Work to complete
Copy out the records in full, word for word, without pictures.

[Page images and extracted text]
· · · ·

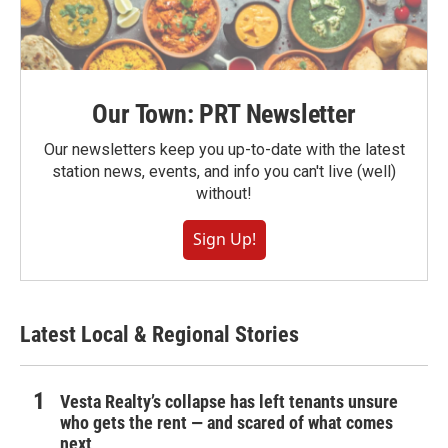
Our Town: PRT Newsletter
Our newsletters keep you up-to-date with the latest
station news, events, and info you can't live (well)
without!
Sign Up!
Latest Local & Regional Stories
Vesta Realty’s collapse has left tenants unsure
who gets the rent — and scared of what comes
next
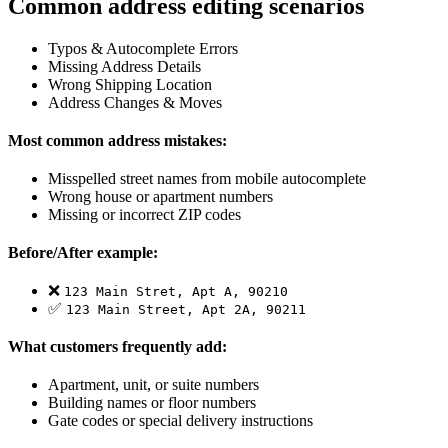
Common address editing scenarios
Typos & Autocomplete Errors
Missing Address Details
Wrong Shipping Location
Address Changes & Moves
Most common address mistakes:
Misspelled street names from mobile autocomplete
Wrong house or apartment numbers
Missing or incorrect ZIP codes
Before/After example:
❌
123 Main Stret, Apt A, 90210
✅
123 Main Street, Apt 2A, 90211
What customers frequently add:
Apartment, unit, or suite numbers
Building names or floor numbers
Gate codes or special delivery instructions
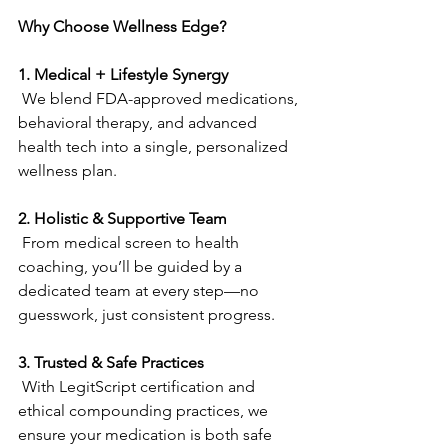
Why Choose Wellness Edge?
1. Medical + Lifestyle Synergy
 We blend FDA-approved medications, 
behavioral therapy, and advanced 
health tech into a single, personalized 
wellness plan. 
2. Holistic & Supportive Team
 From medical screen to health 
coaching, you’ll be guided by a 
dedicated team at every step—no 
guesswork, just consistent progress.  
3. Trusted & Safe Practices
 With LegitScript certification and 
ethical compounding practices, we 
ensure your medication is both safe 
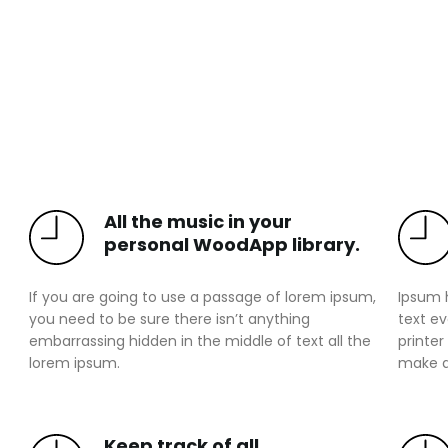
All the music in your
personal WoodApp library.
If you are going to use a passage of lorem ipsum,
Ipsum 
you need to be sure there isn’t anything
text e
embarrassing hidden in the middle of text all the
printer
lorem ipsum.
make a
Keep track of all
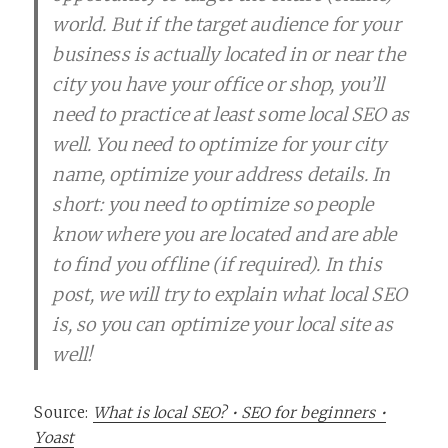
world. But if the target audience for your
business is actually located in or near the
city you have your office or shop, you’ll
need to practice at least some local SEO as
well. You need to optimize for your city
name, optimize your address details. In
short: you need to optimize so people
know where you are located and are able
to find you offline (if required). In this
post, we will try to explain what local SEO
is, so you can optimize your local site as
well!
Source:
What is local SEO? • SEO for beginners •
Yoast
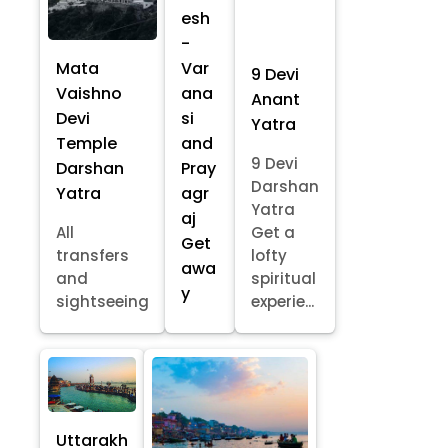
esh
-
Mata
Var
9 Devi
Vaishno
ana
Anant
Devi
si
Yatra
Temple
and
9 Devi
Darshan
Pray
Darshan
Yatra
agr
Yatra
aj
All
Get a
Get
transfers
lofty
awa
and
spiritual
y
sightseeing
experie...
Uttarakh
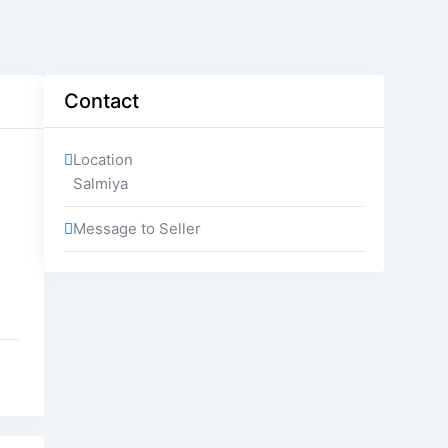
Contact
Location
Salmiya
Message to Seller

· · · ·

Response below
Our Town: PRT Newsletter
Our newsletters keep you up-to-date with the latest
station news, events, and info you can't live (well)
without!
Sign Up!
Latest Local & Regional Stories
Vesta Realty’s collapse has left tenants unsure
who gets the rent — and scared of what comes
next
Common address editing scenarios
Typos & Autocomplete Errors
Missing Address Details
Wrong Shipping Location
Address Changes & Moves
Most common address mistakes:
Misspelled street names from mobile autocomplete
Wrong house or apartment numbers
Missing or incorrect ZIP codes
Before/After example:
❌
123 Main Stret, Apt A, 90210
✅
123 Main Street, Apt 2A, 90211
What customers frequently add:
Apartment, unit, or suite numbers
Building names or floor numbers
Gate codes or special delivery instructions
Why Choose Wellness Edge?
1. Medical + Lifestyle Synergy
 We blend FDA-approved medications, 
behavioral therapy, and advanced 
health tech into a single, personalized 
wellness plan. 
2. Holistic & Supportive Team
 From medical screen to health 
coaching, you’ll be guided by a 
dedicated team at every step—no 
guesswork, just consistent progress.  
3. Trusted & Safe Practices
 With LegitScript certification and 
ethical compounding practices, we 
ensure your medication is both safe 
All the music in your
personal WoodApp library.
If you are going to use a passage of lorem ipsum,
Ipsum 
you need to be sure there isn’t anything
text e
embarrassing hidden in the middle of text all the
printer
lorem ipsum.
make a
Keep track of all
world. But if the target audience for your
business is actually located in or near the
city you have your office or shop, you’ll
need to practice at least some local SEO as
well. You need to optimize for your city
name, optimize your address details. In
short: you need to optimize so people
know where you are located and are able
to find you offline (if required). In this
post, we will try to explain what local SEO
is, so you can optimize your local site as
well!
Source:
What is local SEO? • SEO for beginners •
Yoast
esh
-
Mata
Var
9 Devi
Vaishno
ana
Anant
Devi
si
Yatra
Temple
and
9 Devi
Darshan
Pray
Darshan
Yatra
agr
Yatra
aj
All
Get a
Get
transfers
lofty
awa
and
spiritual
y
sightseeing
experie...
Uttarakh
Contact
Location
Salmiya
Message to Seller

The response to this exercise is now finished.